### Directions
Print only the line with "ring pip: (399, 401)" and the lines after it, ending with the last line of the material, each exactly as it stands.

### Available records
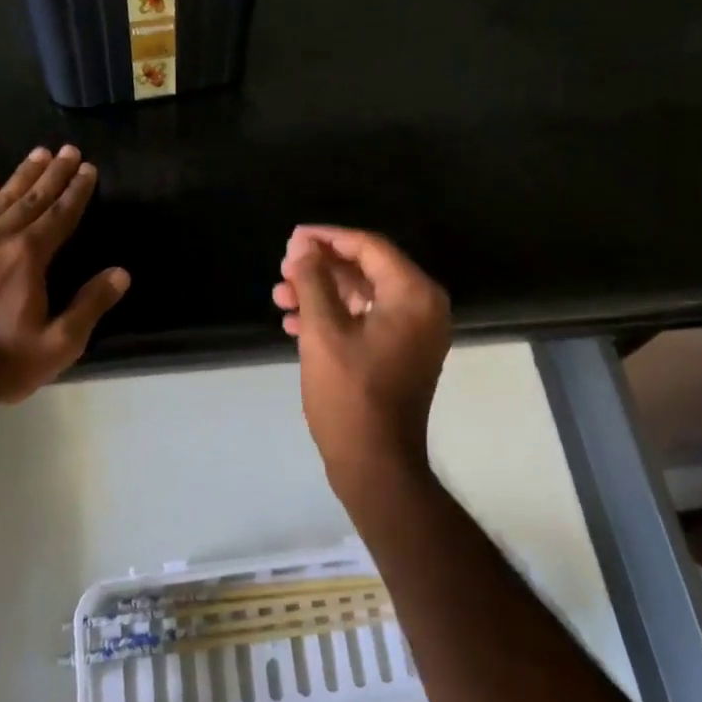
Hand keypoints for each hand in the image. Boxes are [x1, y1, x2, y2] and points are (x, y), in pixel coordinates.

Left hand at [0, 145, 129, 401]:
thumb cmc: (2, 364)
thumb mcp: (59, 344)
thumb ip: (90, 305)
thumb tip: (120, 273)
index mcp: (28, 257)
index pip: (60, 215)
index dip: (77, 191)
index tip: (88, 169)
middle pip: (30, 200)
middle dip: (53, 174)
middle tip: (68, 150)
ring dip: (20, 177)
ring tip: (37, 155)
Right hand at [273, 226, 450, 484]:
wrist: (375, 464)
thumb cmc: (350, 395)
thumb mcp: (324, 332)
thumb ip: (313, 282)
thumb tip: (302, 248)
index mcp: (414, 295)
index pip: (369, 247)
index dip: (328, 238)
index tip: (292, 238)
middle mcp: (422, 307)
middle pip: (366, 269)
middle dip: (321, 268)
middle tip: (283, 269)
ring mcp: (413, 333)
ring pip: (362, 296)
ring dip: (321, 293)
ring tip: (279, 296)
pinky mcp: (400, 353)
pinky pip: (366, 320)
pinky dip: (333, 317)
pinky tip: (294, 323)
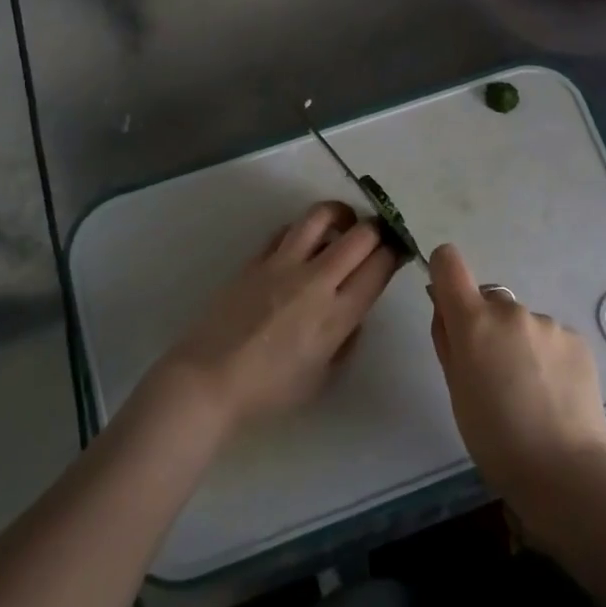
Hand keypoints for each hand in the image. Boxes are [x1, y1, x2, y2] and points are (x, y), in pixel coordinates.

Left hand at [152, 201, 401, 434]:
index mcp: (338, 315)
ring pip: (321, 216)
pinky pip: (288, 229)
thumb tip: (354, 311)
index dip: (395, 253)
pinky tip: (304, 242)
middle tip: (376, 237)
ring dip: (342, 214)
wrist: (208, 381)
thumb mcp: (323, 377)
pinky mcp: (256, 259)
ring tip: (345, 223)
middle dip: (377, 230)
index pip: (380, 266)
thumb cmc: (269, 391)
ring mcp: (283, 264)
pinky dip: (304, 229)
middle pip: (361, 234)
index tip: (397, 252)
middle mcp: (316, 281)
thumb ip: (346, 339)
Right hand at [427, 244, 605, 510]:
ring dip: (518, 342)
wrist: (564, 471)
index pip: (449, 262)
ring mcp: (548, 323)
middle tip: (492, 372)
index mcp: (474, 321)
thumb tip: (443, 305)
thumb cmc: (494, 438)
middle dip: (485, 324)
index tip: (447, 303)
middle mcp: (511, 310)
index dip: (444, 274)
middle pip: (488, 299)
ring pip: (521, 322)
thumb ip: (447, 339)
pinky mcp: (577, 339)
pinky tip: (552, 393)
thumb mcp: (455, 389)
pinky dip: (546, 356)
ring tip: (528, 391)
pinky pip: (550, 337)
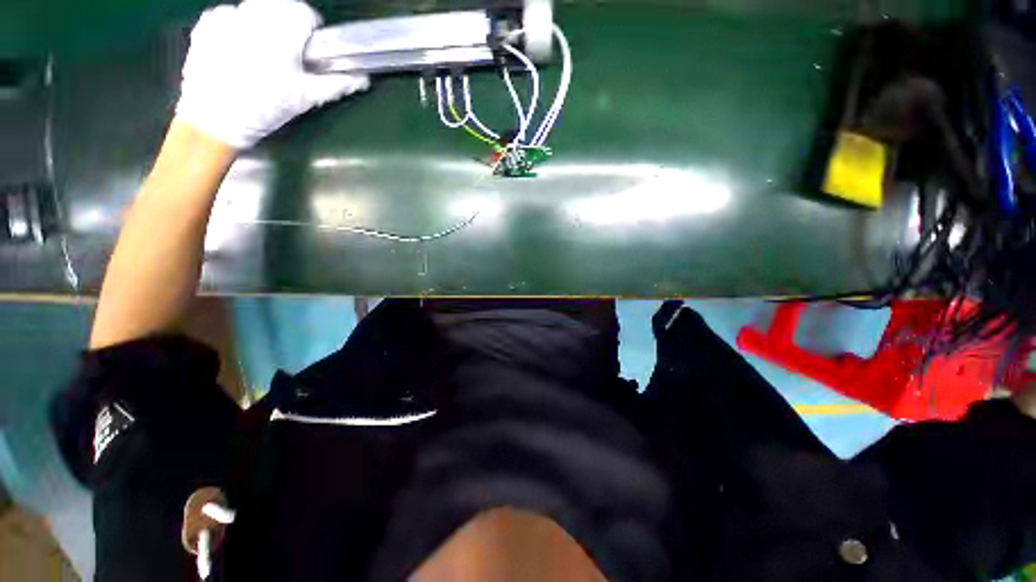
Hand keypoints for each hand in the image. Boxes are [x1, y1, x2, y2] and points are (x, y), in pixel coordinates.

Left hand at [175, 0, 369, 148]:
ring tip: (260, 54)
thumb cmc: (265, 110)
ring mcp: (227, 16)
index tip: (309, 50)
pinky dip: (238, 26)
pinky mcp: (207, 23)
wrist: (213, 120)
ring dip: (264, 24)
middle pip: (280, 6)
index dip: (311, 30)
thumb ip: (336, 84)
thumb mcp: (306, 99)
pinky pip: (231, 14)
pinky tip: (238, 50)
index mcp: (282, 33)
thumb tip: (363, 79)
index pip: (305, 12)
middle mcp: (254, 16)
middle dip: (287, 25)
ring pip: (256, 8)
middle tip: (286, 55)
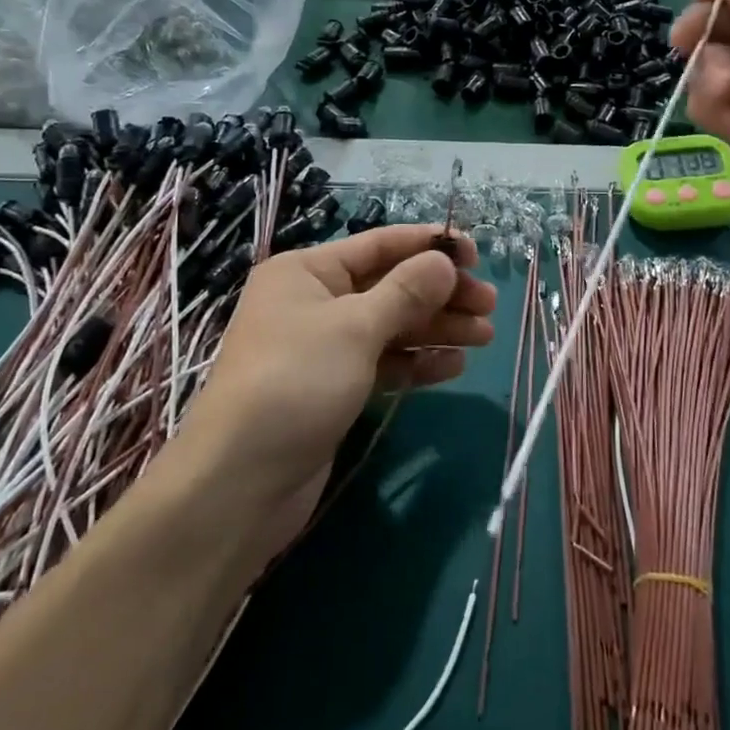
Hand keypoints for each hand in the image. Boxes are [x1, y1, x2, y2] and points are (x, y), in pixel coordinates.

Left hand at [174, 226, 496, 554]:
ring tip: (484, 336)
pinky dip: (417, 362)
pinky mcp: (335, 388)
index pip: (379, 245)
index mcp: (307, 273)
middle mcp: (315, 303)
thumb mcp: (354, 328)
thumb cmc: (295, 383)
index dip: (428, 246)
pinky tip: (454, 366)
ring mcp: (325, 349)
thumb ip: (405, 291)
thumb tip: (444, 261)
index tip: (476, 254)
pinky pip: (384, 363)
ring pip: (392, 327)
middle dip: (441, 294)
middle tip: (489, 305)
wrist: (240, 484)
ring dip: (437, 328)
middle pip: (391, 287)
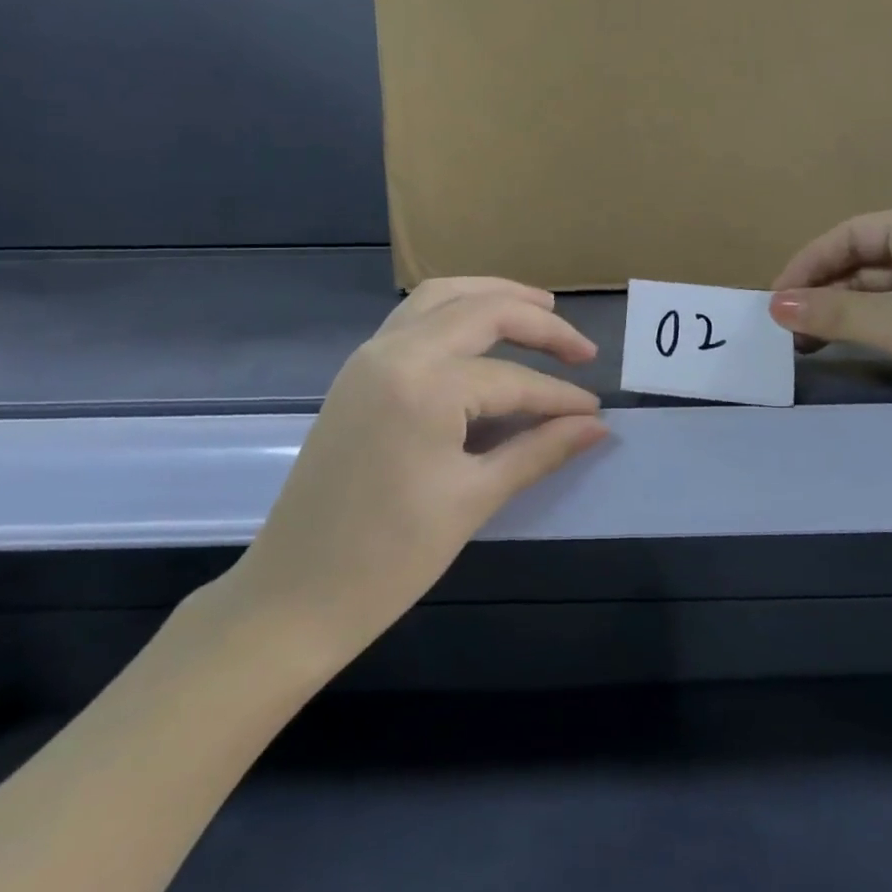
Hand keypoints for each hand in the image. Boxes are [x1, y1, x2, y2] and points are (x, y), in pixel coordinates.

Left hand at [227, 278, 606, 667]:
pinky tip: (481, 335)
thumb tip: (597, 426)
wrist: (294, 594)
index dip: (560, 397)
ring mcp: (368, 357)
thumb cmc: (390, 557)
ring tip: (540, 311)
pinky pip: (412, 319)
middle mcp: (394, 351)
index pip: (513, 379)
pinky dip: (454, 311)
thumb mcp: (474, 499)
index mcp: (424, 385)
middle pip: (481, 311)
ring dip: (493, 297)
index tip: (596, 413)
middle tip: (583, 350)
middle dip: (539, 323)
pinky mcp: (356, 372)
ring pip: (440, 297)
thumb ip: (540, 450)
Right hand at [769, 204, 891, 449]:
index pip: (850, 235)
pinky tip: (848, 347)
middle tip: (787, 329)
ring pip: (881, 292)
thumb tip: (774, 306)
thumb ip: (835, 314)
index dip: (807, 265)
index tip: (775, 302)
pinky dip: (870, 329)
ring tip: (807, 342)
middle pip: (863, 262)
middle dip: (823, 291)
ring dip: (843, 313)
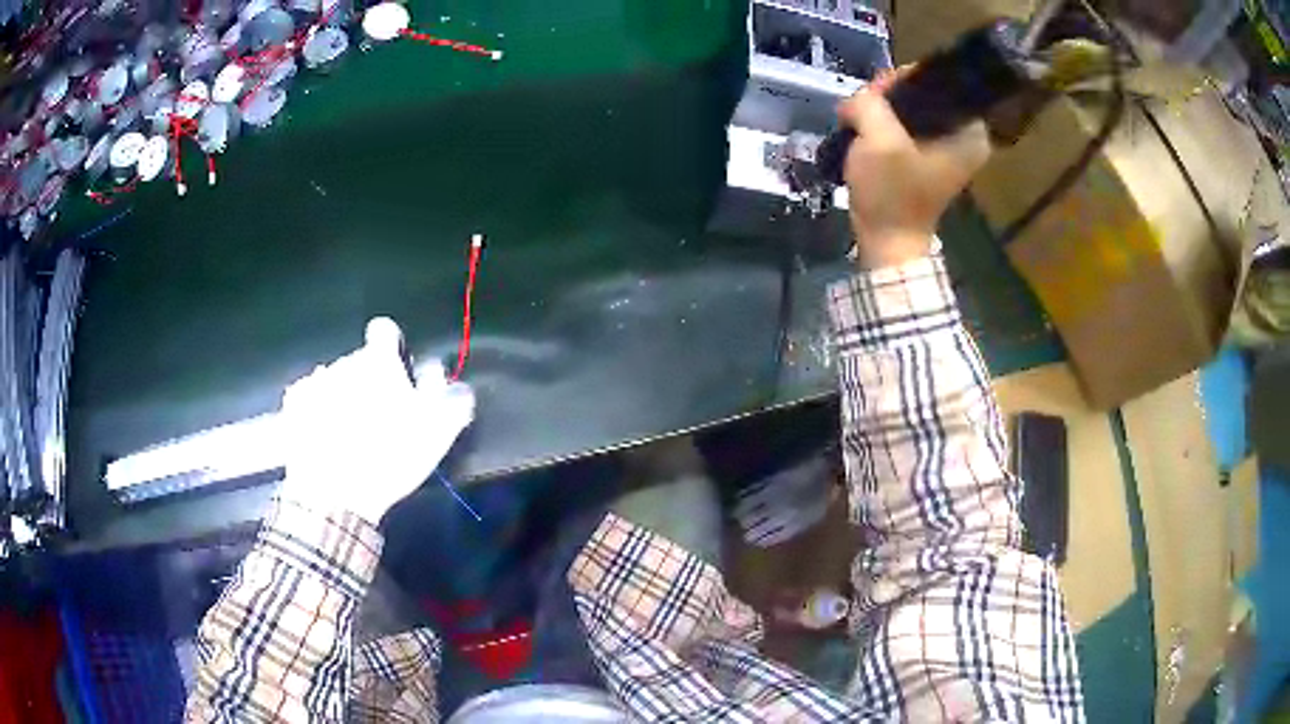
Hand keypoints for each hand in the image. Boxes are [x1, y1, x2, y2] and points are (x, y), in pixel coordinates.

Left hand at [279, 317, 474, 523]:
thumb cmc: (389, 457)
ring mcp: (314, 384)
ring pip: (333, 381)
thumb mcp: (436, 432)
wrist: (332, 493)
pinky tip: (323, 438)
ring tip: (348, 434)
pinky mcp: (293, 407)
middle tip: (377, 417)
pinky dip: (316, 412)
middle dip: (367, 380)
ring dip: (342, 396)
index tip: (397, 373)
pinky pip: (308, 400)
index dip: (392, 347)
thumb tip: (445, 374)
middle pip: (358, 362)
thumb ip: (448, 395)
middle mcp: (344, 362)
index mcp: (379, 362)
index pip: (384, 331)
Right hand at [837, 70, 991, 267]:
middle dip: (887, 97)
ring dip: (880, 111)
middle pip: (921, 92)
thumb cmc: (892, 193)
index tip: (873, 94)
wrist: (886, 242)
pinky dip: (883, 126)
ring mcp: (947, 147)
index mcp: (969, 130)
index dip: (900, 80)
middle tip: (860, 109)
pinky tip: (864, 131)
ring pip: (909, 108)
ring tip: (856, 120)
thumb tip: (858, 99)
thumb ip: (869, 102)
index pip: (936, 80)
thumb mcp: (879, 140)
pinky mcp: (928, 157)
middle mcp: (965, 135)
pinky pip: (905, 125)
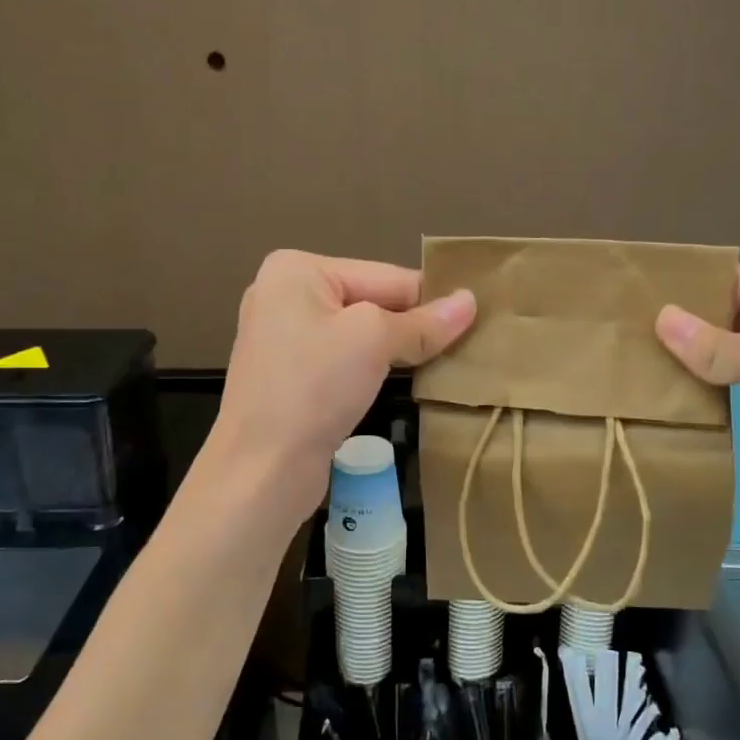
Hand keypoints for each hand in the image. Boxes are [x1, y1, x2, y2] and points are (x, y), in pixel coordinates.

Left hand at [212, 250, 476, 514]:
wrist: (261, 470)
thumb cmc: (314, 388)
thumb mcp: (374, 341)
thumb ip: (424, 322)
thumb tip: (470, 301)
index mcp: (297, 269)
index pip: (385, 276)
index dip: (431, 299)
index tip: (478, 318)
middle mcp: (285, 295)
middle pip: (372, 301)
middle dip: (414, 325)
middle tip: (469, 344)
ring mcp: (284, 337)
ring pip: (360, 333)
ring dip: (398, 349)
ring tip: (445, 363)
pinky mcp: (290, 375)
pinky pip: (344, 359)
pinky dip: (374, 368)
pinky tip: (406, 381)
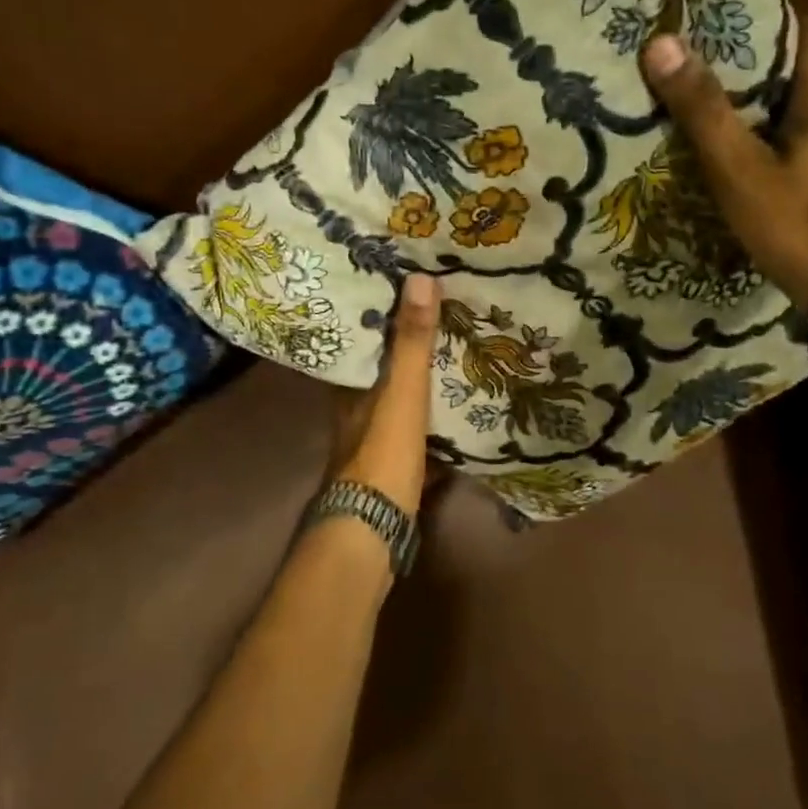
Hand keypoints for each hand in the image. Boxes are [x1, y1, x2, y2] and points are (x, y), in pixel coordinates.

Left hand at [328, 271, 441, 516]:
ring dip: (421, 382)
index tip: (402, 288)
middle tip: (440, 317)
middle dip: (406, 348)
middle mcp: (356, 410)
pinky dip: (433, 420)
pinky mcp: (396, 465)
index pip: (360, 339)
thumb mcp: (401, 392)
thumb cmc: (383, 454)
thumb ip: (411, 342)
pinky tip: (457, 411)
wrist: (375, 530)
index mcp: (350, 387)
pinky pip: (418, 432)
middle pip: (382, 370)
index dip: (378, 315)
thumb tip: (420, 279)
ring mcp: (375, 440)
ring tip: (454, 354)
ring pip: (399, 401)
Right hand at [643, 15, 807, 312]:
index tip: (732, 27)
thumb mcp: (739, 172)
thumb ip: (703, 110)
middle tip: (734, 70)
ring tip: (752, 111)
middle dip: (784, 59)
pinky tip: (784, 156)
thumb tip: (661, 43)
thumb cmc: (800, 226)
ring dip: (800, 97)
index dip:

### Exercise result
ring pip: (399, 401)
Right hand at [643, 15, 807, 312]:
index tip: (732, 27)
thumb mcp: (739, 172)
thumb ip: (703, 110)
middle tip: (734, 70)
ring tip: (752, 111)
middle dip: (784, 59)
pinky tip: (784, 156)
thumb tip: (661, 43)
thumb cmc: (800, 226)
ring dip: (800, 97)
index dip:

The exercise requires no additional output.